Optimal hyperparameters for training resnet34_v1 on ImageNet?

Hi,

I’ve been training ImageNet on resnet34_v1 on MXNet ~1.1.0, and I can get at best around 14% training accuracy after 1 epoch of training. However, with a different framework (BIDMach), I can get 29% training accuracy on the same. The command I am using to train is:

python train_imagenet.py --network resnet-v1 --num-layers 34 --data-train s3://bidmach/mxnet/train/ --data-val s3://bidmach/mxnet/val/ --batch-size 64 --model /data/mxnet/resnetv1-34 --num-epochs 1 --disp-batches 1 --gpus 0 --kv-store device --lr 0.02

Has anyone achieved better results with a different set of hyperparameters? If so I’d like to know.

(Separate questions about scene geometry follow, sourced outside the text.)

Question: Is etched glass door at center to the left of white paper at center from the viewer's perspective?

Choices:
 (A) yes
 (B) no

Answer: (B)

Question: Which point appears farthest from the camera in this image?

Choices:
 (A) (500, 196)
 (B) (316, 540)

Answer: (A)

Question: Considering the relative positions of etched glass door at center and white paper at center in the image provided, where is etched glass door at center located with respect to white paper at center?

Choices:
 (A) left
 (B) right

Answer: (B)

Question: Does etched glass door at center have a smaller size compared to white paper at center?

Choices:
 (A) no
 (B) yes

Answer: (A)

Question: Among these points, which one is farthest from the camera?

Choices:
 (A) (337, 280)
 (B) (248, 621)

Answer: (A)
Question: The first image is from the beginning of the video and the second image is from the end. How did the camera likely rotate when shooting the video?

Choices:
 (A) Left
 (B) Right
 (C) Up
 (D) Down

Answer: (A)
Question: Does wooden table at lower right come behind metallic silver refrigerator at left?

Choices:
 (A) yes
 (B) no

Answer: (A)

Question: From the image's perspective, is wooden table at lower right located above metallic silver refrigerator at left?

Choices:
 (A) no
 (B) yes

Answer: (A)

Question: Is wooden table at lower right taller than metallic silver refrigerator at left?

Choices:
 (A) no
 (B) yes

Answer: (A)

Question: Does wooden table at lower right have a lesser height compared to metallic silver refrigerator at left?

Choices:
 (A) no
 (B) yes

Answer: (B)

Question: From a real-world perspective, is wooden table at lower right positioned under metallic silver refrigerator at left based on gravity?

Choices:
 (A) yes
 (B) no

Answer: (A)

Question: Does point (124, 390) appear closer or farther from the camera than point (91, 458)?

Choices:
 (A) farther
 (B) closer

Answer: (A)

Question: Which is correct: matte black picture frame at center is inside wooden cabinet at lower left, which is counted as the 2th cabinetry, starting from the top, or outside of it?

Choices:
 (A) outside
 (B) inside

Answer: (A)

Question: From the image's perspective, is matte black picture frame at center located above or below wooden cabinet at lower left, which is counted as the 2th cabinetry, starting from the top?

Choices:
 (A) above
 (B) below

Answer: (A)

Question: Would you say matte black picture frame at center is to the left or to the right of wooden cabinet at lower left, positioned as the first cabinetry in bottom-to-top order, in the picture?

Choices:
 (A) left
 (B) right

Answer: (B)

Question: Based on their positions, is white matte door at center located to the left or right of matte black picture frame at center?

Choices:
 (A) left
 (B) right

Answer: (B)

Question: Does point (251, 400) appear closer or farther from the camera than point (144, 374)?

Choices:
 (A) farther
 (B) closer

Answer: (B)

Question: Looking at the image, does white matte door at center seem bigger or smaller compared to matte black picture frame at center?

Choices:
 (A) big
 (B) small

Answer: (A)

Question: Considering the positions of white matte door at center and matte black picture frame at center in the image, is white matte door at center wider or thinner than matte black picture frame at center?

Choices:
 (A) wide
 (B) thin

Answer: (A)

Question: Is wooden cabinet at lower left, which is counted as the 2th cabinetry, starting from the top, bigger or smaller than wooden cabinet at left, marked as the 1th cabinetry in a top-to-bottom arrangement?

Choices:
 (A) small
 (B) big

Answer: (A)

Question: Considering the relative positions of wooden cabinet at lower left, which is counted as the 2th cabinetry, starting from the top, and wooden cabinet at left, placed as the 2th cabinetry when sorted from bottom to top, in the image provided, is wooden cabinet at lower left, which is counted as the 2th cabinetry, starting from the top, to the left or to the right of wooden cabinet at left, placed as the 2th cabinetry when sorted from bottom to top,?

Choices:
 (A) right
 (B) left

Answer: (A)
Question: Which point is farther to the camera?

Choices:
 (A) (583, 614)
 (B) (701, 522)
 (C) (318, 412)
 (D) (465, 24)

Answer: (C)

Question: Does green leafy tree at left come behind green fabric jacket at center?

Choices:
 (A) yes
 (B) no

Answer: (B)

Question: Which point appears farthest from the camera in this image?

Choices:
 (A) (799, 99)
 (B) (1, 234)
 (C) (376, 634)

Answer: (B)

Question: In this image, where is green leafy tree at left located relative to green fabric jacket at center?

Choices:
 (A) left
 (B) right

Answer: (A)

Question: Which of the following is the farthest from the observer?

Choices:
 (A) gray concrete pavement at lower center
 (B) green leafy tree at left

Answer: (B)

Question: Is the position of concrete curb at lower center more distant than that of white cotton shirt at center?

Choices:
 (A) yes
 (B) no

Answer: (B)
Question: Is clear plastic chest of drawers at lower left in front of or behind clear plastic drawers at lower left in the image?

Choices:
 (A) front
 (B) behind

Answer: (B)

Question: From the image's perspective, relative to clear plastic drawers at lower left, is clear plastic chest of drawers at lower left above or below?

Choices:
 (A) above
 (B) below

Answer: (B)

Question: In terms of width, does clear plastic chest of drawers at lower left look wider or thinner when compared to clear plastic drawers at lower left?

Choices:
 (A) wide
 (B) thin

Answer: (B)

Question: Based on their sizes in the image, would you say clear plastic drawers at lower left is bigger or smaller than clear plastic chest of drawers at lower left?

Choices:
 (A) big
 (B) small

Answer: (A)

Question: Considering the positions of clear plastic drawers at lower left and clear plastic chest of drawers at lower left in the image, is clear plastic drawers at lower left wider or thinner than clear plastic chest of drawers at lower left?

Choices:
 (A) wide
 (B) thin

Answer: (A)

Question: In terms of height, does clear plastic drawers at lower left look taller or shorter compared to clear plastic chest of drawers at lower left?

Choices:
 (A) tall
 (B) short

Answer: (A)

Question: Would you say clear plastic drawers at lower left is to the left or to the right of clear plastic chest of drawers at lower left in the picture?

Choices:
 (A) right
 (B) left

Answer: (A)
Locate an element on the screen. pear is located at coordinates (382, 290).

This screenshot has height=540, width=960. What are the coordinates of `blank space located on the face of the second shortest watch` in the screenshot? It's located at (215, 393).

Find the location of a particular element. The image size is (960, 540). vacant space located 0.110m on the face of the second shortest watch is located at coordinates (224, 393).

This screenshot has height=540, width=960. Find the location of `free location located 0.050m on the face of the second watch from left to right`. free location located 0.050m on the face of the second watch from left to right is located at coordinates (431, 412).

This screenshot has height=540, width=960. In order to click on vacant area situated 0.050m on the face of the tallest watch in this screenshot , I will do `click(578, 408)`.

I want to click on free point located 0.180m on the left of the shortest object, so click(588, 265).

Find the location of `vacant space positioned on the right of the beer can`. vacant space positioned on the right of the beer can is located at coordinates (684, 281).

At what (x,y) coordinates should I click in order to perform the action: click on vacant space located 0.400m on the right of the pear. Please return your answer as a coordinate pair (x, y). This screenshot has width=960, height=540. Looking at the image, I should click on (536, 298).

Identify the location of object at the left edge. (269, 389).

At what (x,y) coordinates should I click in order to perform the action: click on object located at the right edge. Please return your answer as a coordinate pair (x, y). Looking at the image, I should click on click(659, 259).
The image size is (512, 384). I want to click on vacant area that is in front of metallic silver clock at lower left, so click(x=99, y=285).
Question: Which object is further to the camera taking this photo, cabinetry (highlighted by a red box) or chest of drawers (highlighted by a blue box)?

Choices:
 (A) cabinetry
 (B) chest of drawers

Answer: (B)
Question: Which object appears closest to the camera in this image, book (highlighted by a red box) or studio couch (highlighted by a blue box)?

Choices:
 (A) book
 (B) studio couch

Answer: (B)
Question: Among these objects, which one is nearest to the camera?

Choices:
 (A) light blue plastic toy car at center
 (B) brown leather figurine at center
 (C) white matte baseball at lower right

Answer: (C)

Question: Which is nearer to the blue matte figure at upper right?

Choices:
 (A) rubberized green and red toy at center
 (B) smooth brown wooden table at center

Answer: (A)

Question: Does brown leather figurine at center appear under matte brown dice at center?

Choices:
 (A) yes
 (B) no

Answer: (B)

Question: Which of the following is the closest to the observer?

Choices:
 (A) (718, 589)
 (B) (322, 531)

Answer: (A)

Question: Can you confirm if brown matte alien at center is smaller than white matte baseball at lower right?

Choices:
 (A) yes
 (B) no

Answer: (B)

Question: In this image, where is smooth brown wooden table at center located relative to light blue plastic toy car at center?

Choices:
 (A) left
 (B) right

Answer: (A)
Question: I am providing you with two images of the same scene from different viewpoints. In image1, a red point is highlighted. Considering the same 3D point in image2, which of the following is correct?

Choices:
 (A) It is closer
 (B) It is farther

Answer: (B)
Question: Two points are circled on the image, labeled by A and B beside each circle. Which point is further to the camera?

Thanks.

For ResNet 34,

  • Start with lr=0.1, mom=0.9, wd=0.0001, batch_size=512
  • Decrease learning rate by by 0.1 at epochs 60, 75 and 90

After 1 epoch, you should get around 0.16 Top-1 accuracy and 0.36 Top-5 accuracy on training data.

After 128 epochs, you should get around 0.727 Top-1 accuracy and 0.911 Top-5 accuracy on validation data.

Training log for ResNet 34 on ImageNet is available here.

More info here.

Hi,

Thanks for the information. Do you know of a way to get results better than that (say, >20% Top-1 accuracy after epoch 1)?

Easiest way is to run two epochs and you should get over 20% easily. Any reason why you are particularly interested in the accuracy after the first epoch?

You can also try some adaptive optimizers like adam to see if that works faster at initial stages.

Hi,

I’m benchmarking MXNet against a different machine learning framework which is able to obtain 29% top-1 training accuracy after the first epoch. Clearly, achieving that kind of accuracy is possible. But I have not found a set of hyperparameters for MXNet which are able to achieve the same accuracy. Is there something else I could be doing wrong?

Thanks